Chillida’s earliest sculptures from the formative years he spent in Paris already showed a budding interest in materiality and space - two concepts that would later turn into major concerns in his oeuvre. Although mostly figurative, these early works already revealed the inquisitive nature of his practice; as the Mexican poet Octavio Paz once described “the unknown ‘inner space’, still formless, was calling him” (Octavio Paz, “Chillida: From Iron to Light” in: Exhibition Catalogue, Pittsburgh, Museum of Art, Carnegie Institute, Chillida, p. 11). Indeed, when Chillida moved back to his homeland, he discovered the ancient art of the forge, one that is intrinsically tied to the Basque character and one that he would make his own. Like Julio González and Pablo Gargallo had done in Spain in the early Twentieth Century, Chillida learnt the craft of welding iron, moulding and bending it to create the abstract, poetic forms for which he is so well known. In those early years, drawing informed his practice, enabling him to decompose form to later create three-dimensionally. A thorough study of Picasso’s work, in particular of his notebooks, enabled Chillida to develop his own interpretation of space in relationship with the human body, which later led to his exploration of space as material.
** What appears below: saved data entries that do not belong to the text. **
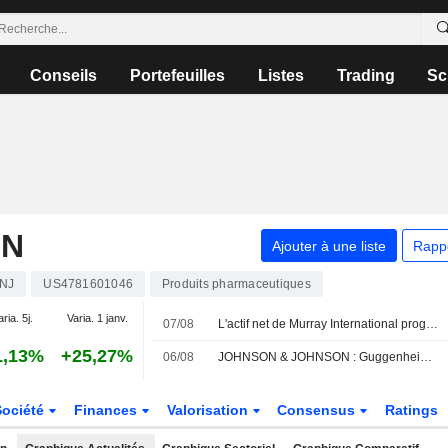
Conseils
Portefeuilles
Listes
Trading
Sc
ON
Ajouter à une liste
Rapp
NJ
US4781601046
Produits pharmaceutiques
aria. 5j.
Varia. 1 janv.
07/08
L'actif net de Murray International progresse mais la performance reste en deçà de l'indice de référence
1,13%
+25,27%
06/08
JOHNSON & JOHNSON : Guggenheim persiste à l'achat
Société
Finances
Valorisation
Consensus
Ratings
The rhythmical sound of the hammer against the iron, the blaring sounds of the forge, of the fire roaring and the molten metal hissing have often garnered Chillida’s work comparison with music. Indeed, a profound interest in sound and silence can not only be derived from the artist’s working process, but also from the resulting shapes that twist and turn in rhythmic compositions, and especially from the names he chose for his finished artworks. In her essay for the retrospective organised for the artist’s work by the IVAM in Valencia, Ina Busch rightly explains about Chillida’s early sculptures, how “with great austerity and patience the artist allows the material to investigate space, he attempts to locate its basic sound, the rubbing and scraping of spheres turning against one another at different speeds which Plato describes. Names like Música de las esferas (Music of the Spheres), Silencios (Silences), Música de las constelaciones (Music of the Constellations), Sonora (Resonant), Rumor de límites (Murmur of Boundaries) testify to Chillida’s spatial conception of the doctrine of harmony propounded by Plato and Pythagoras, in which, thinking of ‘music as frozen architecture’, there is a resonance of proportions bound up with matter and space just as casually as when it is made explicit in music intervals” (Ina Busch in: Exhibition Catalogue, Valencia, IVAM Centre Julio González, Chillida: Elogio del Hierro, 1998, p. 187).
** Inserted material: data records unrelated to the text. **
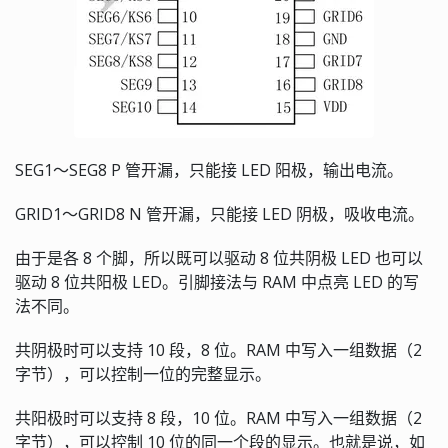
SEG1～SEG8 P 管开漏，只能接 LED 阳极，输出电流。
GRID1～GRID8 N 管开漏，只能接 LED 阴极，吸收电流。
由于是各 8 个脚，所以既可以驱动 8 位共阴极 LED 也可以
驱动 8 位共阳极 LED。引脚接法与 RAM 中点亮 LED 的写
法不同。
共阴极时可以支持 10 段，8 位。RAM 中写入一组数据（2
字节），可以控制一位的完整显示。
共阳极时可以支持 8 段，10 位。RAM 中写入一组数据（2
字节），可以控制 10 位的同一个段的显示。也就是说，如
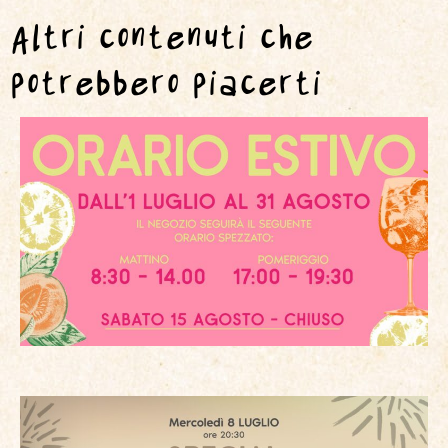
Altri contenuti che
potrebbero piacerti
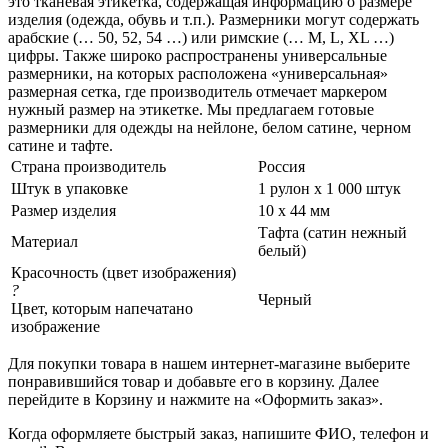
это тканевая этикетка, содержащая информацию о размере
изделия (одежда, обувь и т.п.). Размерники могут содержать
арабские (… 50, 52, 54 …) или римские (… M, L, XL …)
цифры. Также широко распространены универсальные
размерники, на которых расположена «универсальная»
размерная сетка, где производитель отмечает маркером
нужный размер на этикетке. Мы предлагаем готовые
размерники для одежды на нейлоне, белом сатине, черном
сатине и тафте.
Страна производитель
Россия
Штук в упаковке
1 рулон х 1 000 штук
Размер изделия
10 х 44 мм
Тафта (сатин нежный
Материал
белый)
Красочность (цвет изображения)
?
Черный
Цвет, которым напечатано
изображение
Для покупки товара в нашем интернет-магазине выберите
понравившийся товар и добавьте его в корзину. Далее
перейдите в Корзину и нажмите на «Оформить заказ».
Когда оформляете быстрый заказ, напишите ФИО, телефон и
In Sonora, Spanish for resonant or resounding, the iron elements arch harmoniously, appearing almost like a musical key. Here, each blow of the hammer turns into a musical note, orchestrated by the musician, the sculptor of space. At the same time, the pointed extremities of the sculpture are reminiscent of the tools found in the blacksmith's forge, as if Chillida had wanted to pay homage to the ancestral tradition that enabled him to find and develop his identity. The tools and materials often associated with a primal nature adopt in Sonora a delicate, refined character; a transformation that seems almost impossible but that became effortless and instinctive in the artist's studio.